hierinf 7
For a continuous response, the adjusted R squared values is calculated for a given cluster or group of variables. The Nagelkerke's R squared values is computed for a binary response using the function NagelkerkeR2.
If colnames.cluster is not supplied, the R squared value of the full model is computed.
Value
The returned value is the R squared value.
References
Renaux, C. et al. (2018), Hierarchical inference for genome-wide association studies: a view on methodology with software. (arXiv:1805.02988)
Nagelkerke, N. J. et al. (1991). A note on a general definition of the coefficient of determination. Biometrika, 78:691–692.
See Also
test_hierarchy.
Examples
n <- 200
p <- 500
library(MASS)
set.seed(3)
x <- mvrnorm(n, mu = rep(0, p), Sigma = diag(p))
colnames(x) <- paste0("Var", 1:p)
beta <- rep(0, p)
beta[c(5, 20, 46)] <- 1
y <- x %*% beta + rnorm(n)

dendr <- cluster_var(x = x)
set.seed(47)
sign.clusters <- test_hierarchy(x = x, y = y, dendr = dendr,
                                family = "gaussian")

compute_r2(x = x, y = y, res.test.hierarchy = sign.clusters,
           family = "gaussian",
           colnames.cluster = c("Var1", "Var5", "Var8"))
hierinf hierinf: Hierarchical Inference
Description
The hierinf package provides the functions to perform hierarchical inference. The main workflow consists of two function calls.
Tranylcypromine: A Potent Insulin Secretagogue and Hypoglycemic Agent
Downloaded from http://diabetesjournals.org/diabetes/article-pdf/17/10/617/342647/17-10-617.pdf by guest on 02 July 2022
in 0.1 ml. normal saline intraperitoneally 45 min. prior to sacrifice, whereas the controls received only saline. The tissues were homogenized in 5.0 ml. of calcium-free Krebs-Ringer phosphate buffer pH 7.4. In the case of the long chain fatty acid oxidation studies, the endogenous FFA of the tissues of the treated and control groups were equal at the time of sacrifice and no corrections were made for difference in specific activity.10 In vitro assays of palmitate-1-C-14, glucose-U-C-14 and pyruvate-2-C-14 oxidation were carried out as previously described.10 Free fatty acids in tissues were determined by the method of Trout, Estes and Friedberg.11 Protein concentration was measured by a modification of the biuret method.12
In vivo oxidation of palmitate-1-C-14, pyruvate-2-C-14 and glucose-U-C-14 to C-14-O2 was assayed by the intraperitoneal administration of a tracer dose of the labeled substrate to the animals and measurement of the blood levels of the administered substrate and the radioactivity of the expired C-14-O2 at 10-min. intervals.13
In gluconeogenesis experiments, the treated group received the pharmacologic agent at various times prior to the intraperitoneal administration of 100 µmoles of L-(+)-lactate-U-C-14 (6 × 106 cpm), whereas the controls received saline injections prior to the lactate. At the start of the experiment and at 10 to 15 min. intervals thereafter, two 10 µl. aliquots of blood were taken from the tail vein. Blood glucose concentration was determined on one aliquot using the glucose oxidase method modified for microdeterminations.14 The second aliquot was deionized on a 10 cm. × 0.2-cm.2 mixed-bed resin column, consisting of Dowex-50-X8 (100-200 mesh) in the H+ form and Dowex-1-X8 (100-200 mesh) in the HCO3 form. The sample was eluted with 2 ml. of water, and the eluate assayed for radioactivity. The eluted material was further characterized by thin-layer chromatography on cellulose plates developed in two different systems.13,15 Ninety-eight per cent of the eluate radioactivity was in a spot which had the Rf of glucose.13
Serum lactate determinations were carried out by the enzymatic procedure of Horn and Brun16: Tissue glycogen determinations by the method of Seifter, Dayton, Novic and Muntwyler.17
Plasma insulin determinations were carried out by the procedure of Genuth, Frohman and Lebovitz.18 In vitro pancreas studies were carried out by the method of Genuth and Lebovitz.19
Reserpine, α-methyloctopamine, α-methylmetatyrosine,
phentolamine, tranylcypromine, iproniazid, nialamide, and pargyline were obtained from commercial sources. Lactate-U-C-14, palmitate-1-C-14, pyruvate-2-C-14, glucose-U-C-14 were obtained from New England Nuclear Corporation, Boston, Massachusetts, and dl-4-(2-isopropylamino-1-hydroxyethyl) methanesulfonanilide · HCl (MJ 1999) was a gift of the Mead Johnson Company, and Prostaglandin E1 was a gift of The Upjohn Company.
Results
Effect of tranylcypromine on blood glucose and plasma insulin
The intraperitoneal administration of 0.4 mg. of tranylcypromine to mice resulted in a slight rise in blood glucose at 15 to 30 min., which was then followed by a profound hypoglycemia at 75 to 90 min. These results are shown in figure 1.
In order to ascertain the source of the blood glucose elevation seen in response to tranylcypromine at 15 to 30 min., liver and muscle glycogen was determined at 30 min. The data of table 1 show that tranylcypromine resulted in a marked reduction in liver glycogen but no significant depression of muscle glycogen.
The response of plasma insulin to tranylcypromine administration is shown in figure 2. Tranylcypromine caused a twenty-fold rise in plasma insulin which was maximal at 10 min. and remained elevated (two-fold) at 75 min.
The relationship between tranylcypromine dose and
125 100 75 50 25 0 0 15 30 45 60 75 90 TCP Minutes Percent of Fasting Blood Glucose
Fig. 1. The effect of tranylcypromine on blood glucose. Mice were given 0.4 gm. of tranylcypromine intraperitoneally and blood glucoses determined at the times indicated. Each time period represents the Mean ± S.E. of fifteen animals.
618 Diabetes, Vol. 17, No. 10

_Your instructions:_
Would you please copy each line of the listing that contains the word "squared"?

_Completed exercise:_
For a continuous response, the adjusted R squared values is calculated for a given cluster or group of variables. The Nagelkerke's R squared values is computed for a binary response using the function NagelkerkeR2.
If colnames.cluster is not supplied, the R squared value of the full model is computed.
The returned value is the R squared value.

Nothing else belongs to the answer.